Yami Yoshi: I'd say you're more of a fluorescent orange and blue knight.
(Fredrick appears to be indeed in bright orange armor with thick blue rims)
Fredrick: The suits got mixed up at the cleaners! Now, di-
(Fredrick is hit by an explosive and flies into the corner in a heap)
Rhykette: (arm stops being a grenade launcher) what a strangfe turn of events. I can see that I could use such skill with the blade, so long as it gets better at even half the rate of a traditional anime!
Mariorocks: I didn't even know my parents or something, so I'm completely free to come, not to mention I have no ties to my village other than protecting it! I will help end Masamune's evil lordship!
Yami Yoshi: Well, you're short a snide, sarcastic guy who could be a thief or something and die in the end, and Masa's just going to kill me anyways, I'll accompany you to the ends of the earth, but if you ask me to go any further I'm pushing you off first.
Fred: AND MY AXE DEODERANT (slumps over, but struggles to keep on his feet and gets back up)

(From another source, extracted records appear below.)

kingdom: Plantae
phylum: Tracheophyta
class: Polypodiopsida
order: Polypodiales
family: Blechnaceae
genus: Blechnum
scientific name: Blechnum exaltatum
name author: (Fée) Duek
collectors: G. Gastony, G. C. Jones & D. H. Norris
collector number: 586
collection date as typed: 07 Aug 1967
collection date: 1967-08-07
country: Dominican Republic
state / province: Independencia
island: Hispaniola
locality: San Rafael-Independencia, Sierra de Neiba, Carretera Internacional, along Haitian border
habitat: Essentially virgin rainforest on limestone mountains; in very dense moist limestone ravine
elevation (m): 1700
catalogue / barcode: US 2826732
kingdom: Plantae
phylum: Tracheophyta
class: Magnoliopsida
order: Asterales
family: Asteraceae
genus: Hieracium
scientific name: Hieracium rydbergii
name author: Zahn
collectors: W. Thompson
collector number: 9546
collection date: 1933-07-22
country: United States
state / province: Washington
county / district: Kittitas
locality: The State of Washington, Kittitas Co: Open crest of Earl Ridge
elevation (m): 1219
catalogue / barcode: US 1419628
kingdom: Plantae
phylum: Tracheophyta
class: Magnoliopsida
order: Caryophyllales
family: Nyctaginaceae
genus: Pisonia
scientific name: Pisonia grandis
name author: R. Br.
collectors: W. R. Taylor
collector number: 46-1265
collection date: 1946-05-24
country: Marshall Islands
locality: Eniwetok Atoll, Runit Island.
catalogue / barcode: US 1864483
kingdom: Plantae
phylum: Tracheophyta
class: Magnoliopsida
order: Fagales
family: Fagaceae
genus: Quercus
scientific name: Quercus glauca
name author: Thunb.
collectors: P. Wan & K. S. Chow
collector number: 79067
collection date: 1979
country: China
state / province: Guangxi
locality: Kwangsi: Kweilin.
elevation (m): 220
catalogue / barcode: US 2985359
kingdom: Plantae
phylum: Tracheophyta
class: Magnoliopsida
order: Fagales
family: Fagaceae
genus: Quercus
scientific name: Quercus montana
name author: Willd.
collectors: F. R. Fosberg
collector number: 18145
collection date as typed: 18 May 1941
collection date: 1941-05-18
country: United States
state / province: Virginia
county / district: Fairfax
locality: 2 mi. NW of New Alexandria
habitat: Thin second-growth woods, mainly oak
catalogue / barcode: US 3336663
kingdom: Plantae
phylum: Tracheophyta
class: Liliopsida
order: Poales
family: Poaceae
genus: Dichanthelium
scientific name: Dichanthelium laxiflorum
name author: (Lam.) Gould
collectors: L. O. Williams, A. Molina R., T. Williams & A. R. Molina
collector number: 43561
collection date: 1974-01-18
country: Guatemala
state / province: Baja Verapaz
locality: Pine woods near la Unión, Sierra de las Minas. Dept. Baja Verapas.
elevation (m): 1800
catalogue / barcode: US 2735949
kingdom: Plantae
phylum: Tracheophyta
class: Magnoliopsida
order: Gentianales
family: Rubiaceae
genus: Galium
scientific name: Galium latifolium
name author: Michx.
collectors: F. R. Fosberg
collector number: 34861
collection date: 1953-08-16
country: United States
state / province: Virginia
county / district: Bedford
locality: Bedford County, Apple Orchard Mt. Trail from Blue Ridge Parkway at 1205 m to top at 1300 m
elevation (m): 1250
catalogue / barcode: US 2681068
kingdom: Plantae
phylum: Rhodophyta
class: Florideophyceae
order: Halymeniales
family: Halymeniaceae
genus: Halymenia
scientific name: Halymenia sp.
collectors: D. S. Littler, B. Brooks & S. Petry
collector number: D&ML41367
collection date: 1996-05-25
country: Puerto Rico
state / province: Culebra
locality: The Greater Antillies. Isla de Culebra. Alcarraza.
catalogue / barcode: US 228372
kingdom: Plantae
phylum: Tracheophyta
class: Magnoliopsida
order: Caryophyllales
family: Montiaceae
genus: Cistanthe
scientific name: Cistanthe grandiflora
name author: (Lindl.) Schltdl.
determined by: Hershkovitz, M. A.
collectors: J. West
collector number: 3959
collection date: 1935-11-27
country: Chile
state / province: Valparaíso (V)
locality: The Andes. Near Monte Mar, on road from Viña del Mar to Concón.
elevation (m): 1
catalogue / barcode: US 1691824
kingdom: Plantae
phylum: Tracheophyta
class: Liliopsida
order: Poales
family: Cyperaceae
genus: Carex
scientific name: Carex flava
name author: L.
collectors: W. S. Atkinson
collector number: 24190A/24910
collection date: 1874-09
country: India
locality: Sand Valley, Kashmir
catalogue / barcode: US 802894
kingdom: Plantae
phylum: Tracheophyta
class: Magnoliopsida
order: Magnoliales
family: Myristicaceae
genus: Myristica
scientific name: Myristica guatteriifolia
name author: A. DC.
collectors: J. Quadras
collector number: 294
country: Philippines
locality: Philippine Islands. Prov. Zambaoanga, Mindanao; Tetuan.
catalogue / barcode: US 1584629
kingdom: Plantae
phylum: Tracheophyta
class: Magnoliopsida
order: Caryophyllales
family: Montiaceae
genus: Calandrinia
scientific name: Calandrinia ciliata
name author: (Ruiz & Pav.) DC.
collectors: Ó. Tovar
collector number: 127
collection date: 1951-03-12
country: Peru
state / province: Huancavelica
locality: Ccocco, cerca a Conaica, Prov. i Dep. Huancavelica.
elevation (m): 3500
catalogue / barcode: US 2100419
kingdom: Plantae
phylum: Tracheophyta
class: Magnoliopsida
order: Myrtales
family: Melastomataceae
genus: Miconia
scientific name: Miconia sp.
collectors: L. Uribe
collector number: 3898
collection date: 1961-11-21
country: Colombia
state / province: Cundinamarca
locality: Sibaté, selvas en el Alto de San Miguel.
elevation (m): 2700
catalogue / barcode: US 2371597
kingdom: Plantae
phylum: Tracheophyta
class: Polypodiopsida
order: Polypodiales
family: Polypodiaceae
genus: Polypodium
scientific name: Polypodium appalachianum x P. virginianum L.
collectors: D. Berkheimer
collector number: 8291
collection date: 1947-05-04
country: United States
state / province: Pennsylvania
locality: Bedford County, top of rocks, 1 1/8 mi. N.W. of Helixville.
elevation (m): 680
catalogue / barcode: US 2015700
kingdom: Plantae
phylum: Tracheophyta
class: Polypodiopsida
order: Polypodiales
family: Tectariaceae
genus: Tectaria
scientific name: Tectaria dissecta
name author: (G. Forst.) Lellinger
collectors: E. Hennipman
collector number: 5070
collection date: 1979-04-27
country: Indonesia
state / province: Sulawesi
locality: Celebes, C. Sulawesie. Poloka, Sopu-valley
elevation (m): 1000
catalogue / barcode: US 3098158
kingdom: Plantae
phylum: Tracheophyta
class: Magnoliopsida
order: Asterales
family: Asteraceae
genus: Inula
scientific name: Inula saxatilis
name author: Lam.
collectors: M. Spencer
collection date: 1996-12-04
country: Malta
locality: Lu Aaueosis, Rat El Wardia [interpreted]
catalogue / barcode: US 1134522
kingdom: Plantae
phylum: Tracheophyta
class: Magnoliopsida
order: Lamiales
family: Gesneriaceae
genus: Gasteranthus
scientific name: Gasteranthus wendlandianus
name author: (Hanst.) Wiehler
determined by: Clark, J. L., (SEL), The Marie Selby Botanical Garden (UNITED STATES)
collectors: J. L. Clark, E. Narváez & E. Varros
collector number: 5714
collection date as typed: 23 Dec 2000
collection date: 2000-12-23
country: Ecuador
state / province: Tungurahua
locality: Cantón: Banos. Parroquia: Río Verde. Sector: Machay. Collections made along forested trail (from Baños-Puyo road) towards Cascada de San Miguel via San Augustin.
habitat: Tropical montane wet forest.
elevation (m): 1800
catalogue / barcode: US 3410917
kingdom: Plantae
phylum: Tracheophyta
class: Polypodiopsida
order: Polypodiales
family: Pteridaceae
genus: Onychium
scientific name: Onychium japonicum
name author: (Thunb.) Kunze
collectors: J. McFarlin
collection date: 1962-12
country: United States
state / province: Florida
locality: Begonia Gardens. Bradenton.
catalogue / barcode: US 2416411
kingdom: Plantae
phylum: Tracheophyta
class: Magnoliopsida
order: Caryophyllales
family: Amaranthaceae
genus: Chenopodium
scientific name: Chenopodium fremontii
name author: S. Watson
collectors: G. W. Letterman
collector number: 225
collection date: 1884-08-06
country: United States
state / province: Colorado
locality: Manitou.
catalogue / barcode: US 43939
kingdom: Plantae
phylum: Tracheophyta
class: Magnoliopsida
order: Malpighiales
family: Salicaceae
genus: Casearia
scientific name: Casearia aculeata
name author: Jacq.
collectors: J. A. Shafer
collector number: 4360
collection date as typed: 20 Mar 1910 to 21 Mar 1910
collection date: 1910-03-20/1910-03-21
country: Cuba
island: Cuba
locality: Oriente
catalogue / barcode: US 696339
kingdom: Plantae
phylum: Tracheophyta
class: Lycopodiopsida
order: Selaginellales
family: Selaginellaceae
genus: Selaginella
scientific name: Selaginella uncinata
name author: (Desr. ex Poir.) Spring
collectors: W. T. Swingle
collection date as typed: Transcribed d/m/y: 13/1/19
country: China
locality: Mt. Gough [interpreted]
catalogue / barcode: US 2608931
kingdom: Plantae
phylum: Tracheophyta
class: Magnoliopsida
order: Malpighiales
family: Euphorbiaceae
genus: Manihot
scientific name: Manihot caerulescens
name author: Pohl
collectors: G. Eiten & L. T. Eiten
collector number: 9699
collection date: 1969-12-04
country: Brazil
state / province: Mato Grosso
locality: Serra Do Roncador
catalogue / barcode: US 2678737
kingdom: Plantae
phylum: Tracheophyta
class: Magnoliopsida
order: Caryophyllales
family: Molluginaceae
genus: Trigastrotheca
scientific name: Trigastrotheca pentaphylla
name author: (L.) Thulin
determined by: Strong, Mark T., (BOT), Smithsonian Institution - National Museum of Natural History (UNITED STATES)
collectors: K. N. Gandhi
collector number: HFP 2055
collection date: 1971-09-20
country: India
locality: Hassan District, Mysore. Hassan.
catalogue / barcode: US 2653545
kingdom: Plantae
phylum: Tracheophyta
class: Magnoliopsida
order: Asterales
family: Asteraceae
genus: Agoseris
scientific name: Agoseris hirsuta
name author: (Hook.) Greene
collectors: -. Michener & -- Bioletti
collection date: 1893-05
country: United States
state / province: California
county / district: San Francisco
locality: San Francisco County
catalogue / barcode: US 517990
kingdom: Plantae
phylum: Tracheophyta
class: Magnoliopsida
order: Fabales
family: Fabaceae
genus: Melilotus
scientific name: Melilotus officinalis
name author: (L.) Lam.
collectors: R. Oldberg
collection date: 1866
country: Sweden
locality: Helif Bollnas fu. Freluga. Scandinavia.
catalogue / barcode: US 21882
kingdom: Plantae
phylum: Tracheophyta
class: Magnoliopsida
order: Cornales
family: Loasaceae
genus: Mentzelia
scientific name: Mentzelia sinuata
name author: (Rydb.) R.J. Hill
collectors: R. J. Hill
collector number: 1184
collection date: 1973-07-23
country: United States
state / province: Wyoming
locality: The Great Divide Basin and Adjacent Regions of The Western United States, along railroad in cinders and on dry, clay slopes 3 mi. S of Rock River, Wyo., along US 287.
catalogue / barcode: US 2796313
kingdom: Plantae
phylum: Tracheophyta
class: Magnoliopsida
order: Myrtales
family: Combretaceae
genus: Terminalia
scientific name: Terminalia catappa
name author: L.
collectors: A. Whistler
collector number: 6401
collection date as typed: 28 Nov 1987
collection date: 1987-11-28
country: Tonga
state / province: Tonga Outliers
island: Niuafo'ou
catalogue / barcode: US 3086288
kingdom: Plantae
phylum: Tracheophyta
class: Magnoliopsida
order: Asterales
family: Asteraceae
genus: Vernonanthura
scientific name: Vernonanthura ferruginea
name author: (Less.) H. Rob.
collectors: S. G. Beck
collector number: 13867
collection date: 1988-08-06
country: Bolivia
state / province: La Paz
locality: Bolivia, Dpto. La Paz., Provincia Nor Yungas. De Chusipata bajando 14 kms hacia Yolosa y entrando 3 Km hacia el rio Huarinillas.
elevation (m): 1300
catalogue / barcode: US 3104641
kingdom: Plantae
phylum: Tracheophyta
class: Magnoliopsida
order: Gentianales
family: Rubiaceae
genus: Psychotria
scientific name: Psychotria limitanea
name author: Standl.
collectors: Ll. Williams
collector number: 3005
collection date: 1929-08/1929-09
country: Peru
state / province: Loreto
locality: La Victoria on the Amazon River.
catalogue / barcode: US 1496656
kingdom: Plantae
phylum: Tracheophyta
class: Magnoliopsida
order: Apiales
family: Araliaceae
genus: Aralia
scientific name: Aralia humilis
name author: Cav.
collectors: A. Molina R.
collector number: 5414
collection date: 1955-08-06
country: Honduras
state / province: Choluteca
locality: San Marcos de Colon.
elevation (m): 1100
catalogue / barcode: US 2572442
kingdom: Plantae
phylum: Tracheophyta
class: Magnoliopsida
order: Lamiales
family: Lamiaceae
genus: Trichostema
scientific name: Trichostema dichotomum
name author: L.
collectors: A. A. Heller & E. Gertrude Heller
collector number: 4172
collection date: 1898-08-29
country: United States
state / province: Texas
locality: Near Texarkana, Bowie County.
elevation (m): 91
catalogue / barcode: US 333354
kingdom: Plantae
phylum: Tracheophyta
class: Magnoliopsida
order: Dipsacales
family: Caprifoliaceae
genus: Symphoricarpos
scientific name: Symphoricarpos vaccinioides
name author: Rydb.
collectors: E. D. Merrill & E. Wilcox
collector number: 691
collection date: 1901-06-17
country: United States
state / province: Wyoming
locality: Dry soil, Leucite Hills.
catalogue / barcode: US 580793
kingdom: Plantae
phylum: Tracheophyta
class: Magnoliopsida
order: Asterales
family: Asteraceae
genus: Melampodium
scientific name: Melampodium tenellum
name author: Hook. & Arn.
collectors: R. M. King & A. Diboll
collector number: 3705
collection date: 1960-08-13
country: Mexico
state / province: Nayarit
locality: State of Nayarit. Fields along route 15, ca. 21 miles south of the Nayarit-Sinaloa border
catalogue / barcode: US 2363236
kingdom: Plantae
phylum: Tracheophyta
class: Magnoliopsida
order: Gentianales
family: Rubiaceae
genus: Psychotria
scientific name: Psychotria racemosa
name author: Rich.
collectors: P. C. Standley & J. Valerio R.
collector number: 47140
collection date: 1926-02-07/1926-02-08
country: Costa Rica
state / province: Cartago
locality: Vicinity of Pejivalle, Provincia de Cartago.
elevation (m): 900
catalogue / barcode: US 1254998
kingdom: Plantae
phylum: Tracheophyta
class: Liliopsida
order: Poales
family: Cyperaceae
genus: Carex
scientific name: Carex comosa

Rhykette: Well, I don't think he's safe to leave here. He seems to hate the King even more than I do, and if he can take a shot like that, it seems prudent to put him at the front of our traveling group.
Fred: I accept your pepsi challenge - King Masa... he refused my request to borrow a R.O.B. to throw at Kevin Costner! For this the price must be payed!
Yami: Is it too late to disclude myself from this group?
Mariorocks: Yes. Now, we need a mode of transportation.
Rhykette: Well, it looks like our intruder here still has his Volvo parked out front.
Yami: A Volvo? Screw that, Mariorocks can just carry us!
Mariorocks: Yeah!
Rhykette: Guys, something strangfe is going on. We'll never expose it and stop Masamune if you don't just take this vehicle, as we'll never make it in time.
Yami: ... Fiiiine, but I'm not paying for gas.
(Meanwhile, at the cave of SteveT...)
Sir Vorpal: Much caution will be needed as we enter this cave of dangers. The mercenary SteveT has been known to sever heads off of potential clients for sport, and there's no telling what direction he's coming from. So-
(Everyone is behind him, trying to get to the back of their party)
Masamune: uh, you first.
Sir Vorpal: fine, I guess. I guess I'm safe with this relic, huh?
GORE: Yeah, so stop yapping and go in there! Or... are you a communist?
Sir Vorpal: What?
GORE: That sounds like a response a communist would make.
Sir Vorpal: okay, okay, I'm going. ...... ARGHHI@!HE!
Masamune: He'll be fine. Sir Golem, you're next up!